▸ **Brano di partenza**
◇ ◇ ◇

«Trilinguismo, buona idea dissipata»
Tomasi va in pensione e racconta 40 anni tra i banchi. «La riforma Renzi? Una riverniciatura»
TRENTO Non è una questione puramente semantica, piuttosto ontologica. Anziché «dirigente scolastico» preferisce il termine «preside». L’abito calza meglio e favorisce l’immagine di una presenza reale, non solo amministrativa. L’ultimo giorno di scuola, l’8 giugno, Alberto Tomasi ha consegnato una lettera nelle mani degli studenti del liceo Leonardo da Vinci. Uno per uno, con tanto di nome impresso in calce.
L’oggetto della missiva ha fatto sorridere i più: «Adios! Con lacrima e senza lacrima». «Con il primo di settembre sarò un pensionato» ha scritto parlando chiaro. Poi una lunga riflessione a cuore aperto. Si chiude, così, una lunga carriera dentro e fuori le aule del Trentino. La prima supplenza nel 1974, nel 1976 il concorso e il passaggio in ruolo, nel 1986 diventa direttore didattico a Belluno, poi Condino, Arco, Pergine, Trento.
Quarant’anni di trasformazioni vissute e una che non potrà accompagnare in prima persona: il trilinguismo («Ovvero — dice — il classico esempio di come si riesce a dissipare una buona idea»). Il consiglio, valido per tutti, è di essere lucidi. «Se quello del trilinguismo è il perno dell’investimento futuro, ricordiamoci che sarà un processo lungo».
Professore, tra pochi giorni, il 31 agosto, lei andrà in pensione. Dagli anni Settanta a oggi la scuola è cambiata profondamente e lei ha partecipato a tale mutazione. Quali sono le tappe principali a suo avviso?
«Ho cominciato negli anni Settanta quando anche la situazione politica era controversa, eppure foriera di riforme che giudico positive. È cambiata la didattica, il rapporto con gli studenti, la scuola si è aperta. Pensiamo ai provvedimenti delegati sulla scuola (tra il luglio 1973 e il maggio 1974, ndr) che furono una grande conquista, dando coerenza agli organi collegiali. In quegli anni anche il Piano urbanistico provinciale di Bruno Kessler, che allora contestavamo, ha dato vita ai centri scolastici, al tempo pieno, ai servizi mensa, i trasporti. C’è stata una risposta necessaria all’abbassamento della natalità che a catena ha prosciugato gli iscritti nelle piccole scuole e, ancora, c’è stata la necessità di offrire ai bambini un’esperienza educativa più in linea con lo spirito del tempo».
Quindi, secondo lei, specie nella scuola di base s’è innalzata la qualità didattica rispondendo all’evoluzione sociale?

◇ ◇ ◇

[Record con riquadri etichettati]
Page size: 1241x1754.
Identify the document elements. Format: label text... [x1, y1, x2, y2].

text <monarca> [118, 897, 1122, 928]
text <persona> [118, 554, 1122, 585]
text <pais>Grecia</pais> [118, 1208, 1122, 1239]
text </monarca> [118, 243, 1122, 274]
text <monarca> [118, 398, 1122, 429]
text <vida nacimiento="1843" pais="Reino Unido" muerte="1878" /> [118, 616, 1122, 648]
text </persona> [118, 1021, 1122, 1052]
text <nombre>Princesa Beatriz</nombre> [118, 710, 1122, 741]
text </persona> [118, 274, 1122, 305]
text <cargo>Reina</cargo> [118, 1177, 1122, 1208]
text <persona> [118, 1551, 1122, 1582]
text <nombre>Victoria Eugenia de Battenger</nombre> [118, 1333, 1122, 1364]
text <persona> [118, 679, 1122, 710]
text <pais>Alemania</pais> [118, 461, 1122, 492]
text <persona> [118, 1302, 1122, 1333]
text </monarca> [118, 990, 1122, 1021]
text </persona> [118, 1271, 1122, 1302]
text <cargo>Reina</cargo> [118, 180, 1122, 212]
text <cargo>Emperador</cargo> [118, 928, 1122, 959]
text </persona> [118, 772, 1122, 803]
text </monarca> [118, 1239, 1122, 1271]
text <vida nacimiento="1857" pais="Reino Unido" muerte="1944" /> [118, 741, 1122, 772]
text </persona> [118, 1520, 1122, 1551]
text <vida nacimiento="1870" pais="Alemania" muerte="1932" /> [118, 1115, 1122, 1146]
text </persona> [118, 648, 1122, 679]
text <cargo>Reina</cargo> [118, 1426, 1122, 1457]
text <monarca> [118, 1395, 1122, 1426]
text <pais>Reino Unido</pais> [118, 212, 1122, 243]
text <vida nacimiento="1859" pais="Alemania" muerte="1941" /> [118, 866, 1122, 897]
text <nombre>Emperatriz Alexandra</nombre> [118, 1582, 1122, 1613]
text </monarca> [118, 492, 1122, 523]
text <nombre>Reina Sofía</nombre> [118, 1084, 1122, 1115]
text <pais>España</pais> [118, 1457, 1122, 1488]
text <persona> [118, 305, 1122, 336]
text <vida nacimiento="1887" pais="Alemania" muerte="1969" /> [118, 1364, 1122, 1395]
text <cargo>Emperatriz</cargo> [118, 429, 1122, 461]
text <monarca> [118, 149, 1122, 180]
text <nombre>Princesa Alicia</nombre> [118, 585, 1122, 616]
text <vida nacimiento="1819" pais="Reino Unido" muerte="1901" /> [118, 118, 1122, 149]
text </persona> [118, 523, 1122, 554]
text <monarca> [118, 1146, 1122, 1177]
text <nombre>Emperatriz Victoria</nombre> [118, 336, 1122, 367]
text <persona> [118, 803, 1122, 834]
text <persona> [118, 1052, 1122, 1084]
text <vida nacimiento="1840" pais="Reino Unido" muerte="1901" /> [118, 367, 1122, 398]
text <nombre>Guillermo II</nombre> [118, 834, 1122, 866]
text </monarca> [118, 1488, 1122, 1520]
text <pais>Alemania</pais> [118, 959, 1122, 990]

◇ ◇ ◇

▸ **Compito da svolgere**
Stabilisci se ciascuna delle seguenti affermazioni concorda con l'articolo su Alberto Tomasi, rispondendo sì o no e citando alla lettera le parole decisive: (a) Tomasi ha consegnato la lettera agli studenti l'ultimo giorno di scuola, l'8 giugno; (b) Tomasi preferisce il termine «dirigente scolastico» a «preside»; (c) nel 1986 Tomasi è diventato direttore didattico a Belluno. Le voci costituiscono un materiale a sé, distinto dall'articolo su Alberto Tomasi.

▸ **Esito del compito**
(a) Sì: «L’ultimo giorno di scuola, l’8 giugno, Alberto Tomasi ha consegnato una lettera nelle mani degli studenti del liceo Leonardo da Vinci.»
(b) No: «Anziché «dirigente scolastico» preferisce il termine «preside».»
(c) Sì: «nel 1986 diventa direttore didattico a Belluno»